◆ Task material
****************
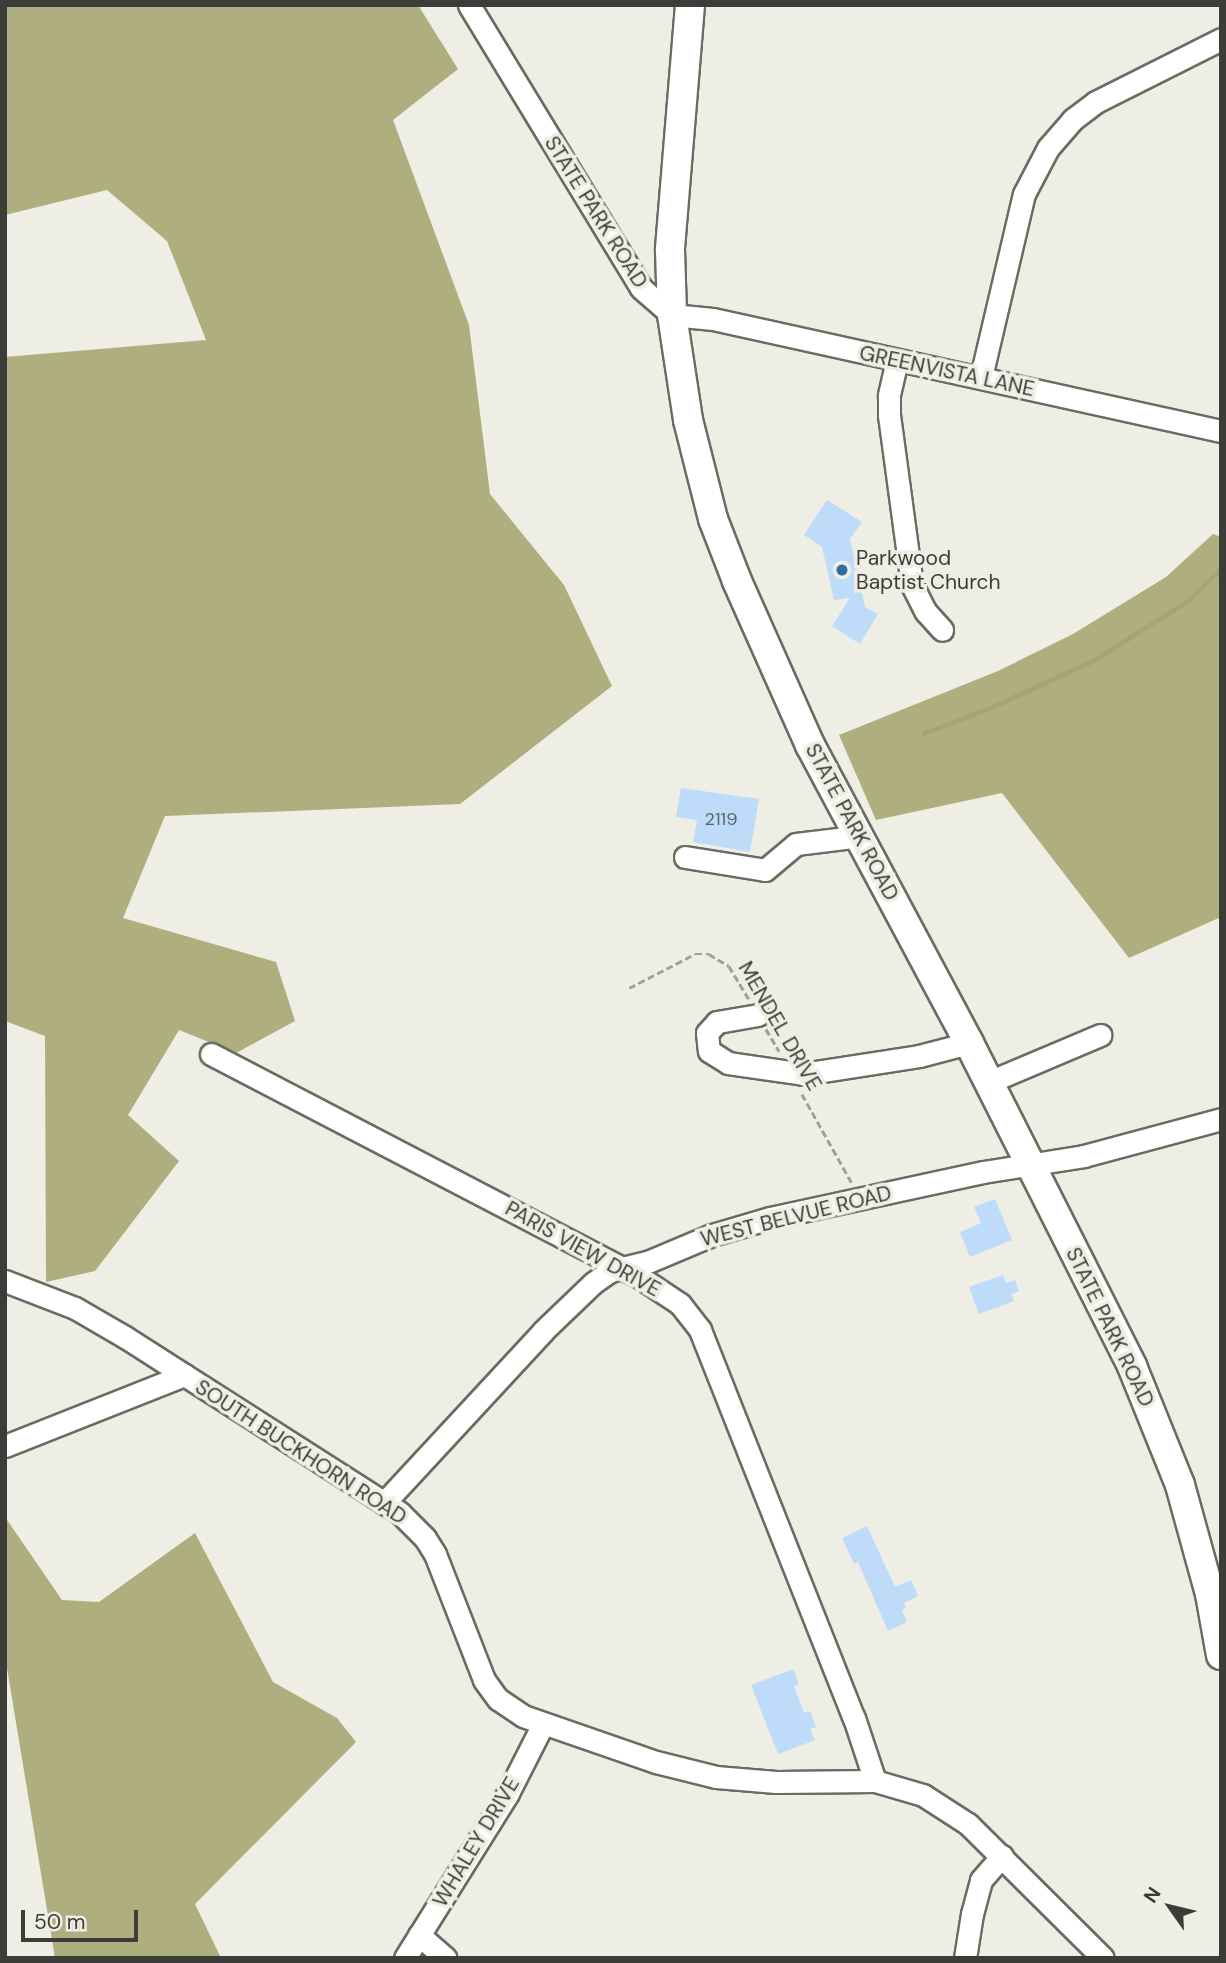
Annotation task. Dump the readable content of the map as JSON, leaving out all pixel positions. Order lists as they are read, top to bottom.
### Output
{
  "streets": {
    "main road": ["STATE PARK ROAD"],
    "street": [
      "GREENVISTA LANE",
      "WEST BELVUE ROAD",
      "PARIS VIEW DRIVE",
      "SOUTH BUCKHORN ROAD",
      "WHALEY DRIVE"
    ],
    "path": ["MENDEL DRIVE"]
  },
  "crossings": [
    ["STATE PARK ROAD", "GREENVISTA LANE"],
    ["STATE PARK ROAD", "WEST BELVUE ROAD"],
    ["MENDEL DRIVE", "WEST BELVUE ROAD"],
    ["WEST BELVUE ROAD", "PARIS VIEW DRIVE"],
    ["WEST BELVUE ROAD", "SOUTH BUCKHORN ROAD"],
    ["PARIS VIEW DRIVE", "SOUTH BUCKHORN ROAD"],
    ["SOUTH BUCKHORN ROAD", "WHALEY DRIVE"]
  ],
  "places": ["Parkwood Baptist Church"],
  "house_numbers": ["2119"],
  "scale_bar": "50 m",
  "north": "top left"
}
****************
◆ Aim of the task
Line by line and exactly, write out the material above. Skip the pictures.

◆ Reply to the exercise
Annotation task. Dump the readable content of the map as JSON, leaving out all pixel positions. Order lists as they are read, top to bottom.
### Output
{
  "streets": {
    "main road": ["STATE PARK ROAD"],
    "street": [
      "GREENVISTA LANE",
      "WEST BELVUE ROAD",
      "PARIS VIEW DRIVE",
      "SOUTH BUCKHORN ROAD",
      "WHALEY DRIVE"
    ],
    "path": ["MENDEL DRIVE"]
  },
  "crossings": [
    ["STATE PARK ROAD", "GREENVISTA LANE"],
    ["STATE PARK ROAD", "WEST BELVUE ROAD"],
    ["MENDEL DRIVE", "WEST BELVUE ROAD"],
    ["WEST BELVUE ROAD", "PARIS VIEW DRIVE"],
    ["WEST BELVUE ROAD", "SOUTH BUCKHORN ROAD"],
    ["PARIS VIEW DRIVE", "SOUTH BUCKHORN ROAD"],
    ["SOUTH BUCKHORN ROAD", "WHALEY DRIVE"]
  ],
  "places": ["Parkwood Baptist Church"],
  "house_numbers": ["2119"],
  "scale_bar": "50 m",
  "north": "top left"
}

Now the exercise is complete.